2022-07-20 20104, 2022
Pratha-Fish
yes, that one was placed there to reduce load on the server
2022-07-20 20124, 2022
alastairp
but if you don't access the server, there's no reason to reduce load on it
2022-07-20 20147, 2022
Pratha-Fish
Hmmmmmmmmm
2022-07-20 20154, 2022
Pratha-Fish
never thought of it!
2022-07-20 20102, 2022
alastairp
mmmhm
2022-07-20 20149, 2022
alastairp
this is why I suggested an alternative, of saving the result of the lookup to a file, and skipping the lookup if the file with the result already exists
however, click on onelinedrawing and it takes you to an artist called "Jonah Matranga"
2022-07-20 20124, 2022
Pratha-Fish
Interesting
2022-07-20 20126, 2022
alastairp
This is because MB allows you to have "artist credits" for releases and recordings, which may be different to the name of the person (because of stylistic reasons, or maybe their name changed but they're the same person, or... there are many reasons)
2022-07-20 20107, 2022
alastairp
anyway, I think that the query I gave you uses the artist's "official" name, rather than the credit. but the mapping code uses the credit
2022-07-20 20126, 2022
alastairp
this is probably why we were getting so many empty matches
2022-07-20 20133, 2022
alastairp
so, let's fix the query
2022-07-20 20100, 2022
Pratha-Fish
🧠 ✨
2022-07-20 20142, 2022
Pratha-Fish
That makes me think, does the release-MBID column really help us with anything?
2022-07-20 20155, 2022
alastairp
not at the moment :)
2022-07-20 20118, 2022
Pratha-Fish
Great, one less thing to worry about
2022-07-20 20130, 2022
alastairp
let's talk about that in a few weeks.
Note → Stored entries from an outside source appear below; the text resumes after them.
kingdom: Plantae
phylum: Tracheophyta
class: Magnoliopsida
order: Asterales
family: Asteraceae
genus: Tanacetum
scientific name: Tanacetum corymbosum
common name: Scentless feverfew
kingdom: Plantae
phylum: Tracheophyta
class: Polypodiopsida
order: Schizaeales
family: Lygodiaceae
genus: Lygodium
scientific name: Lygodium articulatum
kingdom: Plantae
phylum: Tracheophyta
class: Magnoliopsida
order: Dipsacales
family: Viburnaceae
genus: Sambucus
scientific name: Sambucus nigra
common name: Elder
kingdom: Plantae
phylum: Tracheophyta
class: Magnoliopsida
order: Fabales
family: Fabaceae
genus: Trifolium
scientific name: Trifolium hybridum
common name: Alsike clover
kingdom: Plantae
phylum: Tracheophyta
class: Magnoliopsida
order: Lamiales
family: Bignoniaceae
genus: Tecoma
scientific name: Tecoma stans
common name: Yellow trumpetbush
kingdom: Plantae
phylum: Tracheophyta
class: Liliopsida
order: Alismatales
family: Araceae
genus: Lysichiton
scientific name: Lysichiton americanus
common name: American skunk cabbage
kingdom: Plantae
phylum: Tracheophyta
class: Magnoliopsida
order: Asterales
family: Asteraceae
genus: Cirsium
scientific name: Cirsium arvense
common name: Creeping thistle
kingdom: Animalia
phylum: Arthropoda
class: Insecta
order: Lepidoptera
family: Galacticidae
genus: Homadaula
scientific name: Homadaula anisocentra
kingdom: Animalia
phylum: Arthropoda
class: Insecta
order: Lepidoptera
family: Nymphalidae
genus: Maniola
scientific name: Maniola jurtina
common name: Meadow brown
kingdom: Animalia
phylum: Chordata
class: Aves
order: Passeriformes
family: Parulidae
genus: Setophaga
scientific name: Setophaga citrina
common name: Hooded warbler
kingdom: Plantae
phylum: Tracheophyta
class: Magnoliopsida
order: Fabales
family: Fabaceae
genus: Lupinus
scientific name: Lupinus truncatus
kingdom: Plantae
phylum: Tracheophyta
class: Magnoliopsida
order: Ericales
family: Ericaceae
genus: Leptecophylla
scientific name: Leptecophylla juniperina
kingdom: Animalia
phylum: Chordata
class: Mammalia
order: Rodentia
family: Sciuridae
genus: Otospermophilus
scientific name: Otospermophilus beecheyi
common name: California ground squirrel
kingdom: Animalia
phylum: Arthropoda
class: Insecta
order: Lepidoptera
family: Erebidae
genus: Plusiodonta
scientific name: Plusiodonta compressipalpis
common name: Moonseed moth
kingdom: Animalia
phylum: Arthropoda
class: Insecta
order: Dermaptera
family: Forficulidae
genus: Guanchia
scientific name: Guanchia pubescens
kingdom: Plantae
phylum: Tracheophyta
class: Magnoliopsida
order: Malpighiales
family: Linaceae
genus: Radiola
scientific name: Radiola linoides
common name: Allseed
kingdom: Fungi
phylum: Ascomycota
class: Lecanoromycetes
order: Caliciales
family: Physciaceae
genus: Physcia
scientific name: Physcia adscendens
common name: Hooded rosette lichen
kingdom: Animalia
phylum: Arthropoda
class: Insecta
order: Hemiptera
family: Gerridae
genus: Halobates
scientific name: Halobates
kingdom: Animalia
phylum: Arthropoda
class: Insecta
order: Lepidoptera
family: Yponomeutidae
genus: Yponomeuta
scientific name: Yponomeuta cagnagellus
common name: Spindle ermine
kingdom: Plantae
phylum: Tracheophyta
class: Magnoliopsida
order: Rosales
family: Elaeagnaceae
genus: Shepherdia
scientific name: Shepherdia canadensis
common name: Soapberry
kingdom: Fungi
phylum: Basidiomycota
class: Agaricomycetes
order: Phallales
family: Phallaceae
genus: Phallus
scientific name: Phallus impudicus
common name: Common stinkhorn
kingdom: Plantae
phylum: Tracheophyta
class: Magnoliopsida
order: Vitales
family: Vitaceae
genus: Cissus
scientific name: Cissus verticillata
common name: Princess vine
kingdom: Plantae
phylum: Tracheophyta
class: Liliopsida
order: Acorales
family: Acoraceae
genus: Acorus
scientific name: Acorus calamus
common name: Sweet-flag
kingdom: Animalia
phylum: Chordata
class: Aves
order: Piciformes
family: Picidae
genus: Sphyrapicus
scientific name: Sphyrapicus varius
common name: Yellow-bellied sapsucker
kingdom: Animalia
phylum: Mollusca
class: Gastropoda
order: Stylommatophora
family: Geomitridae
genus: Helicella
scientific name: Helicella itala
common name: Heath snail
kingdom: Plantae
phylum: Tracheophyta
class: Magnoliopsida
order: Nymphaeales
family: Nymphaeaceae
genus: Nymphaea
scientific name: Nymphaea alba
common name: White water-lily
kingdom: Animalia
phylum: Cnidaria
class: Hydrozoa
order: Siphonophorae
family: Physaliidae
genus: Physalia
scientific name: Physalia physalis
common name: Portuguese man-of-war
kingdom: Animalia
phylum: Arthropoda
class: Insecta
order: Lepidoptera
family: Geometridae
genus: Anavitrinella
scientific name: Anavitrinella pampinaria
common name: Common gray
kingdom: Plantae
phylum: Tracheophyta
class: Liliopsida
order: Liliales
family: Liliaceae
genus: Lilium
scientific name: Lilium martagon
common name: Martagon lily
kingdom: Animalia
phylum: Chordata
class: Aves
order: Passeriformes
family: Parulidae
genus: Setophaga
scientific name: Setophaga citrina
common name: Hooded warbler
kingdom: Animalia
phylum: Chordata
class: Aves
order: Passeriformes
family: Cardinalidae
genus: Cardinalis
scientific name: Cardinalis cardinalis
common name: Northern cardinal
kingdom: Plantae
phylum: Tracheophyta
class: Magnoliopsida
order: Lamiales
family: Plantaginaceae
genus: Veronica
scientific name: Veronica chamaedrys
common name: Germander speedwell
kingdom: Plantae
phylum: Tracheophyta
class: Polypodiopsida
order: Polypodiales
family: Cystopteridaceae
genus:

I came up with some ideas with mayhem yesterday. when we've finished these current tasks we can address it, but it's not useful for us yet
2022-07-20 20139, 2022
alastairp
ok, so
2022-07-20 20140, 2022
alastairp
select recording.gid as rec_gid, array_agg(artist.gid) as artist_credit_list from recording join artist_credit ac on ac.id=artist_credit join artist_credit_name acn on acn.artist_credit=ac.id join artist on artist.id = acn.artist group by recording.gid limit 10;
2022-07-20 20105, 2022
alastairp
I gave you a query like this, which gives you the artists on a recording, but then we used the `artist table` to look up the actual artist, right?